Breast cancer is an extremely important disease being the most common cancer in women. In 2010 it was estimated that it accounted for 31% of all cancers in women. The incidence of breast cancer is rising and it is now the second most common cause of death in women after lung cancer.

The aim of breast cancer screening is to detect breast cancers in women without symptoms at an early stage and by doing this improve survival rates. The combination of breast screening together with improved treatment strategies means that increasing numbers of women are now surviving breast cancer. In the first ten years since the introduction of the NHS Breast Screening Programme, research has shown that death from breast cancer has fallen by 21%. Currently survival rates for breast cancer are higher than those of all the other major cancers in women. The incidence of breast cancer increases with age.
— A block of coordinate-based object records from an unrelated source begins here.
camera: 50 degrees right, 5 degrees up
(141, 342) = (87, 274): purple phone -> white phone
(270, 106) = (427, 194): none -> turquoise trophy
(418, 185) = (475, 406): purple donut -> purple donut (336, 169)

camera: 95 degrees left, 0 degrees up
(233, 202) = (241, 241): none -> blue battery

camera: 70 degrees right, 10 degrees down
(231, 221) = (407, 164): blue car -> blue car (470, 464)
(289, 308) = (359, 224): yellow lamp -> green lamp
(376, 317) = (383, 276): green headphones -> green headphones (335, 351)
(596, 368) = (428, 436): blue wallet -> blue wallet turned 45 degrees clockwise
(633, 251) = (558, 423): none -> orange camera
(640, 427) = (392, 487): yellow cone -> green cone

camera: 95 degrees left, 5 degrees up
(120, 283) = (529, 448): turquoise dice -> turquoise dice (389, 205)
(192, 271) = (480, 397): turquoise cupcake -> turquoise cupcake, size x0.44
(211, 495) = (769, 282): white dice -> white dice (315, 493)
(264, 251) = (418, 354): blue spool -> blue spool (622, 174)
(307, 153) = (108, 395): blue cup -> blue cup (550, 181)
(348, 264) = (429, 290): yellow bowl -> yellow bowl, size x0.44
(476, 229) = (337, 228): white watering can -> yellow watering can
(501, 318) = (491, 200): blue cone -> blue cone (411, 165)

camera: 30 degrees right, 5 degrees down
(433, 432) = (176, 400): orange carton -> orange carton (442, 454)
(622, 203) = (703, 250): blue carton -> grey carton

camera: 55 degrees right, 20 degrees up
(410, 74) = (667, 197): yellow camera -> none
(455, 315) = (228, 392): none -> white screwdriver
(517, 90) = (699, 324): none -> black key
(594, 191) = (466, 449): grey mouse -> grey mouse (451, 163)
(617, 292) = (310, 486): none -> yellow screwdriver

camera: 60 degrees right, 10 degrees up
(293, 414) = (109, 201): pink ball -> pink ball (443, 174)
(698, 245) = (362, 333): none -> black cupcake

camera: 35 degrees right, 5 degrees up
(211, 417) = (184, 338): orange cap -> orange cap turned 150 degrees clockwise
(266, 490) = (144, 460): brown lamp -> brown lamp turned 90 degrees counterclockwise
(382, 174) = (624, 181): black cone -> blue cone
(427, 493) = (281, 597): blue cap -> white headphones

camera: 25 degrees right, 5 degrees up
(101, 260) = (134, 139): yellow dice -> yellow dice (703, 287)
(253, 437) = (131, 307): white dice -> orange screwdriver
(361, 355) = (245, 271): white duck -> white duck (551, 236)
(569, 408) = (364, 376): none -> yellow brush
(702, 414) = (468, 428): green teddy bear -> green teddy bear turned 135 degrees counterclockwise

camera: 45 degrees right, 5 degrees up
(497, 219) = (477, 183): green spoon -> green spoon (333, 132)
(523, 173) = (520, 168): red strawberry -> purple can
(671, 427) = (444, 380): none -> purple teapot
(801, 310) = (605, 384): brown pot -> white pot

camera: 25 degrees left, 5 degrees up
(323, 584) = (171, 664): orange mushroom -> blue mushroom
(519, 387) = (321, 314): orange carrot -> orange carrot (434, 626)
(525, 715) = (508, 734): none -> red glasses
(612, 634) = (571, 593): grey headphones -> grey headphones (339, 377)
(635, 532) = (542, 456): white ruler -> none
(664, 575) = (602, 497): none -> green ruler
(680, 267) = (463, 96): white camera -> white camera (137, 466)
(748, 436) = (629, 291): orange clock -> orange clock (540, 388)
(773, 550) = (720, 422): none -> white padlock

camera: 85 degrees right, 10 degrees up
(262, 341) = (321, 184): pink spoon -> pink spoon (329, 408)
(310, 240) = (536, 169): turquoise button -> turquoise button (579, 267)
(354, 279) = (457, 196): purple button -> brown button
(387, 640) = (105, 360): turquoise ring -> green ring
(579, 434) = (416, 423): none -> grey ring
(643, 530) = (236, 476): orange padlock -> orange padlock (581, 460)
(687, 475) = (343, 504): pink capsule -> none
Eighty per cent of cases occur in post-menopausal women. Therefore, currently the NHS Breast Screening Programme provides free breast screening every three years for all women in the UK aged 50 and over. This is done by use of a mammogram which is a special x-ray of the breast. This x-ray may detect very small abnormalities that may not be felt by the woman. It is important to remember that whilst the abnormalities detected may represent cancer they may also represent benign (non--cancerous) disease. Any woman who has had an abnormality detected on a mammogram will need further tests such as a biopsy to confirm whether cancer is present.